The Work
September 1, 2009 2:26 PM
Big Tobacco Asserts First Amendment with Help from Floyd Abrams
Posted by Ross Todd
On Monday, some of the country's largest tobacco companies filed suit to stop the federal government from forcing them to cut back on marketing and to double the size of warning labels on cigarette packaging, according to stories in The Wall Street Journal and The New York Times.
The complaint, filed in federal court in Bowling Green, Ky., is in response to federal legislation signed by President Barack Obama in June that places the tobacco industry under the oversight of the Food and Drug Administration. The complaint claims the new law would ban color ads in People, Sports Illustrated, and ESPN Magazine, even though those magazines appeal mostly to adults.

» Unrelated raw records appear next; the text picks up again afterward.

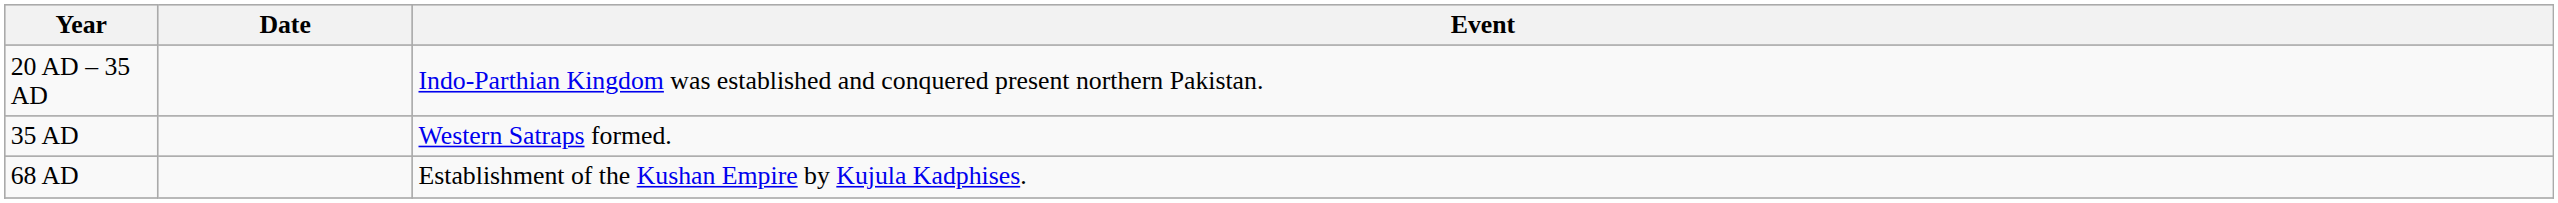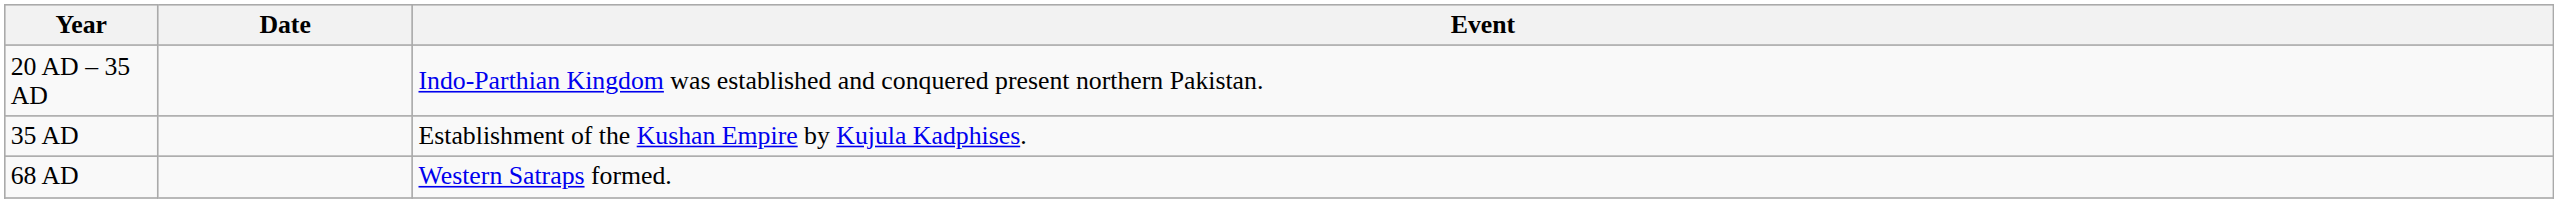35 AD | Event: Western Satraps formed. -> Establishment of the Kushan Empire by Kujula Kadphises.
68 AD | Event: Establishment of the Kushan Empire by Kujula Kadphises. -> Western Satraps formed.
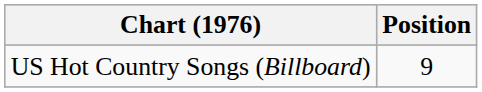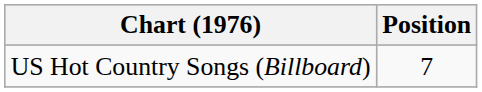US Hot Country Songs (Billboard) | Position: 9 -> 7
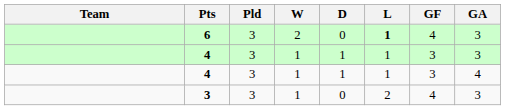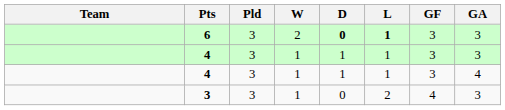6 | D: normal -> bold
6 | GF: 4 -> 3
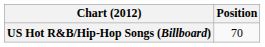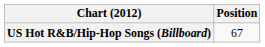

The tobacco companies argue the new law restricts their First Amendment right to advertise their products to adult tobacco users. The regulations, set to take effect next year, will force cigarette makers to cover the top half of the front and back of cigarette packs with warning labels.
The tobacco companies are represented by English, Lucas, Priest & Owsley in Bowling Green. Additionally, Latham & Watkins represents Commonwealth Brands, Jones Day represents Conwood Company and R.J. Reynolds Tobacco Company, and Cahill Gordon & Reindel represents Lorillard Tobacco Co.
Indeed, The Am Law Daily couldn't help but notice that Cahill's First Amendment stalwart Floyd Abrams made the media rounds yesterday on Lorillard's behalf. Abrams told the Journal the case "will be about whether Congress has gone too far about preventing tobacco companies from communicating with adults, and keeping adults from receiving the information that tobacco companies want to send to them."
He told the NYT he expects the case to proceed quickly.
“Tobacco is a legal product for adults, and the Supreme Court has said that the industry has an interest which the First Amendment protects to communicate information about its products, and adults have the right to receive that information,” Abrams told the NYT. “When you cut back [companies'] ability to speak to their potential lawful purchasers, you do start running into serious legal issues.”
An FDA spokeswoman told the Journal that the agency does not comment on lawsuits.